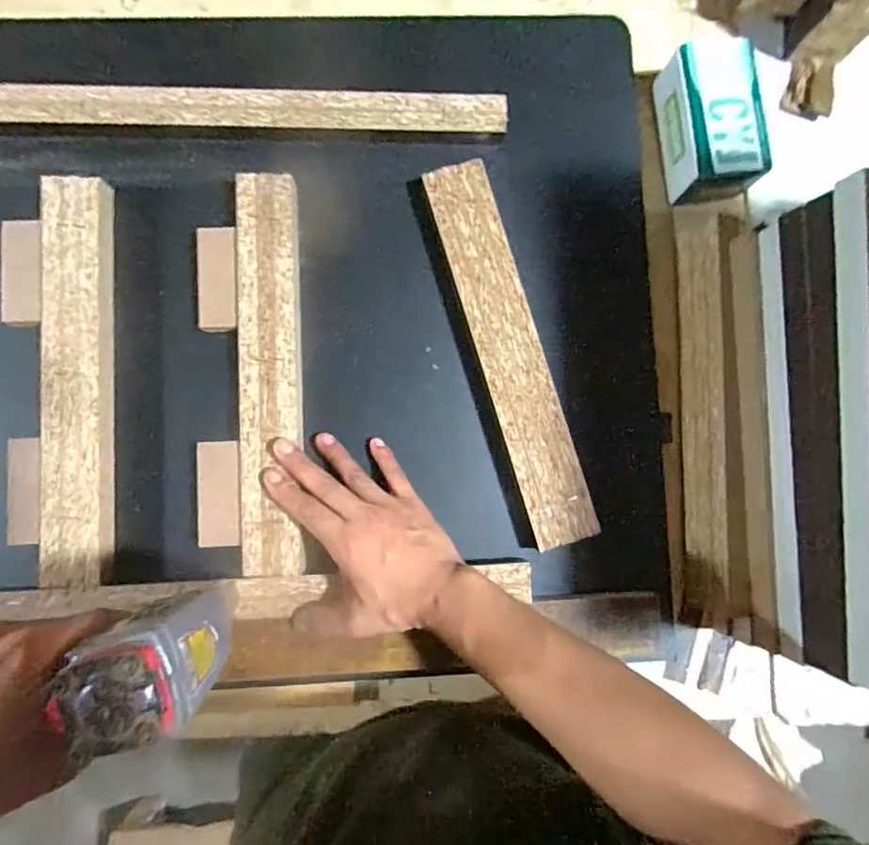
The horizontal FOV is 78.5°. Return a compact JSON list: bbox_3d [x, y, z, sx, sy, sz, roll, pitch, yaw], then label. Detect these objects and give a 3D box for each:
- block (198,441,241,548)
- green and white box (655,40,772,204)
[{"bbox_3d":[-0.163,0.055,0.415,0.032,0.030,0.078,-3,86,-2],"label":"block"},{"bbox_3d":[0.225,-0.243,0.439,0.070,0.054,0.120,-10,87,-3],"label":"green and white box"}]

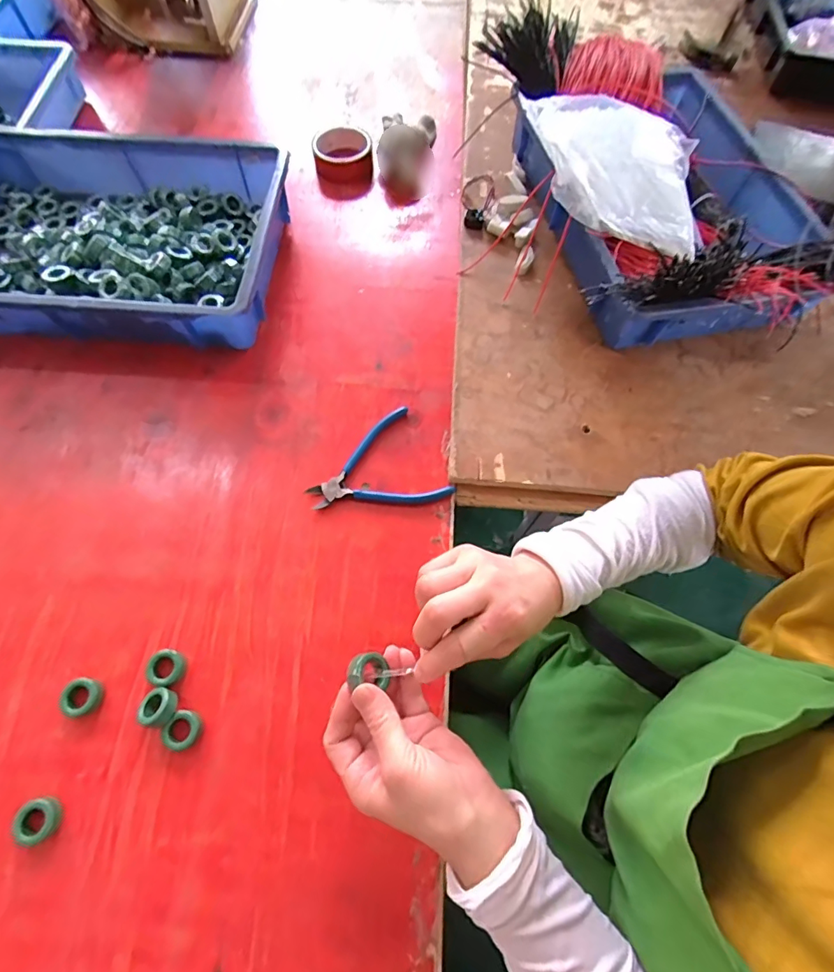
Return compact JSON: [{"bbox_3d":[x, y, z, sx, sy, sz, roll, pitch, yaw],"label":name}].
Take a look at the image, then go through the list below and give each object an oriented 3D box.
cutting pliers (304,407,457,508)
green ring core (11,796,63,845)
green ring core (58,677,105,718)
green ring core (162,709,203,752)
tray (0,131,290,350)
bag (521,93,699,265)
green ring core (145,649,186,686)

++++++++

• EXERCISE DIRECTIONS: Print the material above verbatim, no images.

• REPLY:
The horizontal FOV is 78.5°. Return a compact JSON list: bbox_3d [x, y, z, sx, sy, sz, roll, pitch, yaw], then label. Detect these objects and give a 3D box for each:
- block (198,441,241,548)
- green and white box (655,40,772,204)
[{"bbox_3d":[-0.163,0.055,0.415,0.032,0.030,0.078,-3,86,-2],"label":"block"},{"bbox_3d":[0.225,-0.243,0.439,0.070,0.054,0.120,-10,87,-3],"label":"green and white box"}]

Return compact JSON: [{"bbox_3d":[x, y, z, sx, sy, sz, roll, pitch, yaw],"label":name}].
Take a look at the image, then go through the list below and give each object an oriented 3D box.
cutting pliers (304,407,457,508)
green ring core (11,796,63,845)
green ring core (58,677,105,718)
green ring core (162,709,203,752)
tray (0,131,290,350)
bag (521,93,699,265)
green ring core (145,649,186,686)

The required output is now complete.